**Aim of the task**
Take the entries below and print, exactly, the stretch from the line containing "white shelf [212,166,297,201]" through the line containing "none -> plush toy [518,429,613,513]", both included.

**Material for this exercise**
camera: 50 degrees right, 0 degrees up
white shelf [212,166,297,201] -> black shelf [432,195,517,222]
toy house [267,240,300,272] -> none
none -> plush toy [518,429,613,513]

---

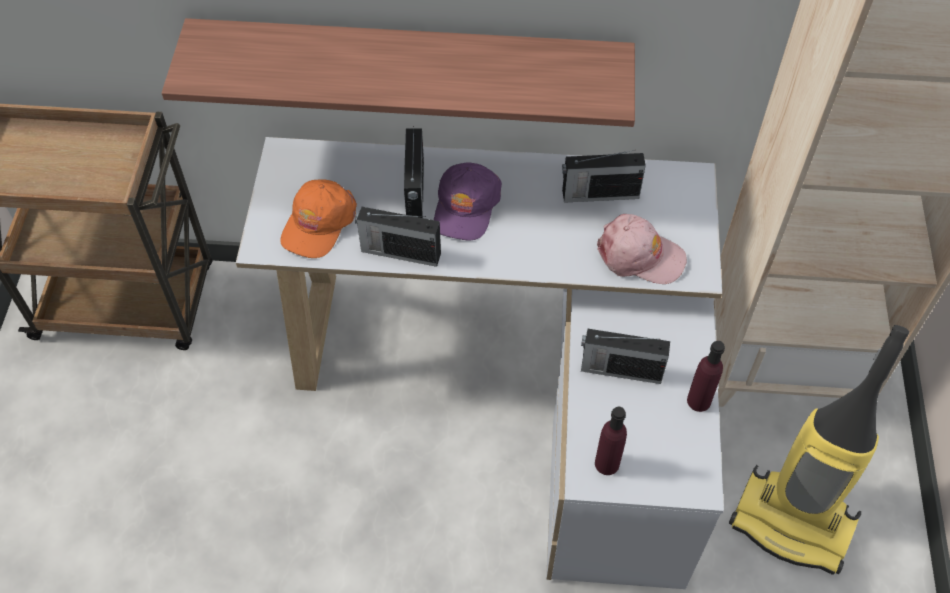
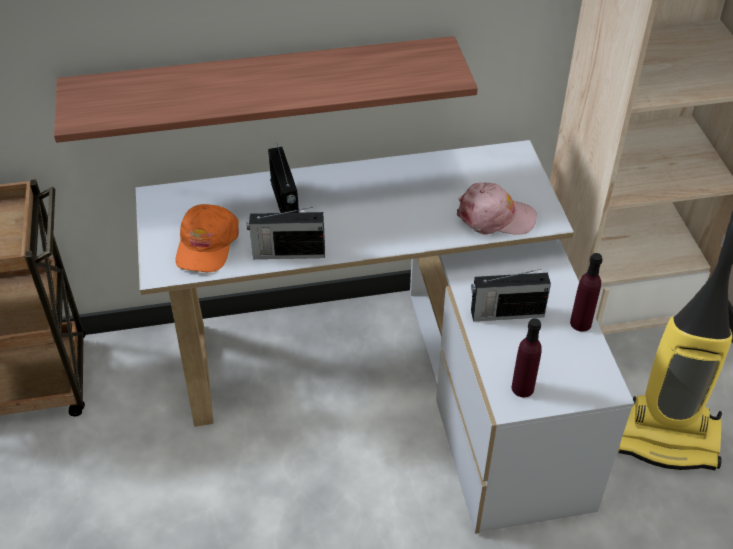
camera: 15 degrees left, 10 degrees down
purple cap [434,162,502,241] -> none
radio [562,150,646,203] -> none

**Response to this exercise**
white shelf [212,166,297,201] -> black shelf [432,195,517,222]
toy house [267,240,300,272] -> none
none -> plush toy [518,429,613,513]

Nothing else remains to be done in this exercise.